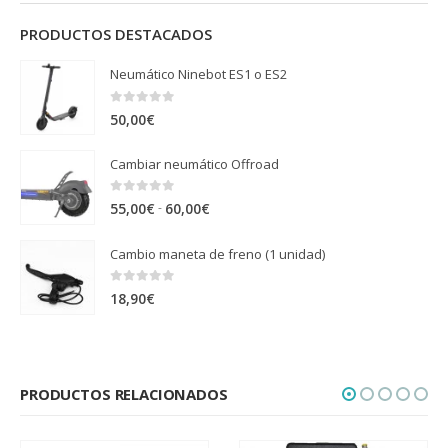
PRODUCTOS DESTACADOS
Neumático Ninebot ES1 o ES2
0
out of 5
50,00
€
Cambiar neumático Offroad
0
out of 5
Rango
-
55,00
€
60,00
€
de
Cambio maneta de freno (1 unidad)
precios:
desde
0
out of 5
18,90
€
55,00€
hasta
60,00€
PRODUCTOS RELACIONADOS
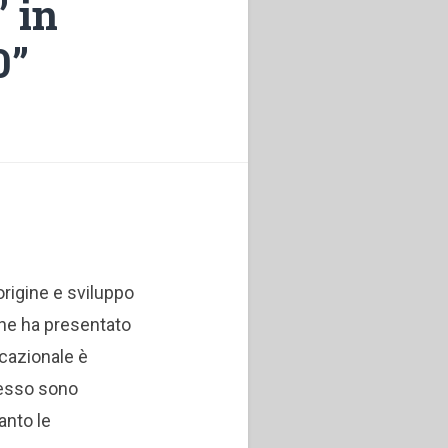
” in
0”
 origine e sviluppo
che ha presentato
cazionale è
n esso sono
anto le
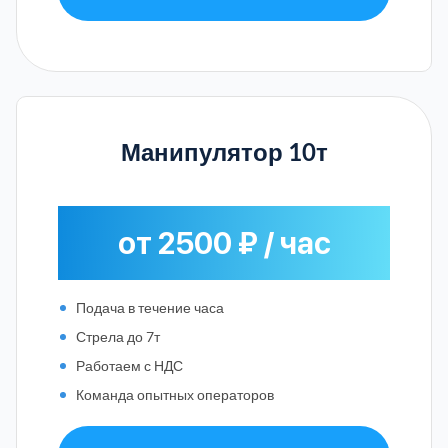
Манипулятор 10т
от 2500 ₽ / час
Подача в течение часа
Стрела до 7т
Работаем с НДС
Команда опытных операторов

...

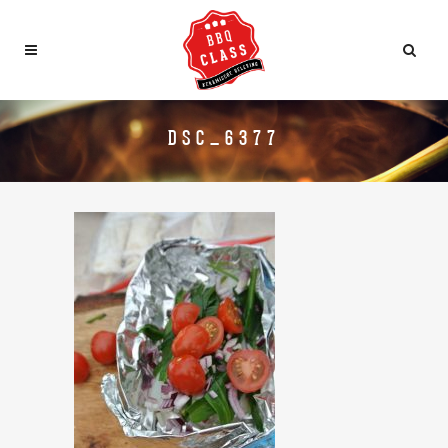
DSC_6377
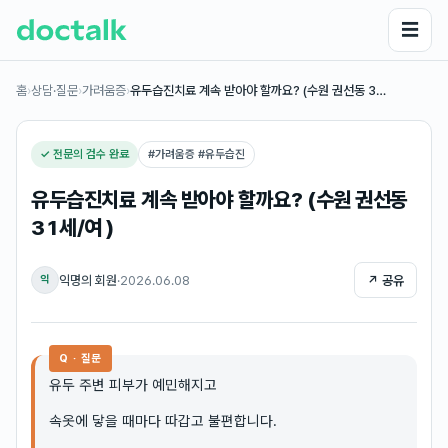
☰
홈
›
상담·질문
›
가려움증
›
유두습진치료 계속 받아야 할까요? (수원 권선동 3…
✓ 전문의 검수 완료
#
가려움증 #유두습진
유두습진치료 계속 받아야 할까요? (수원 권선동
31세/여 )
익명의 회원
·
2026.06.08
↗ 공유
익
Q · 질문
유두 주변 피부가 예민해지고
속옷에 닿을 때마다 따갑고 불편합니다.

--

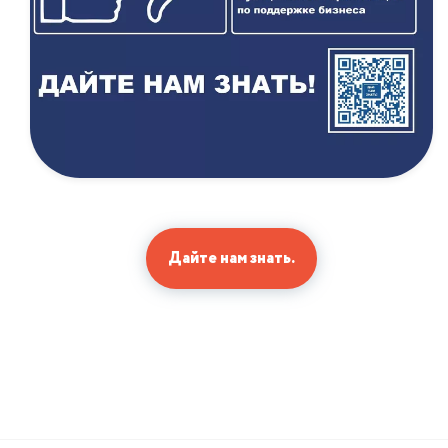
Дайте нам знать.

Required action -
Search the records for the word "유두습진치료", then list every line that has it.

Expected answer -
유두습진치료 계속 받아야 할까요? (수원 권선동 3…
유두습진치료 계속 받아야 할까요? (수원 권선동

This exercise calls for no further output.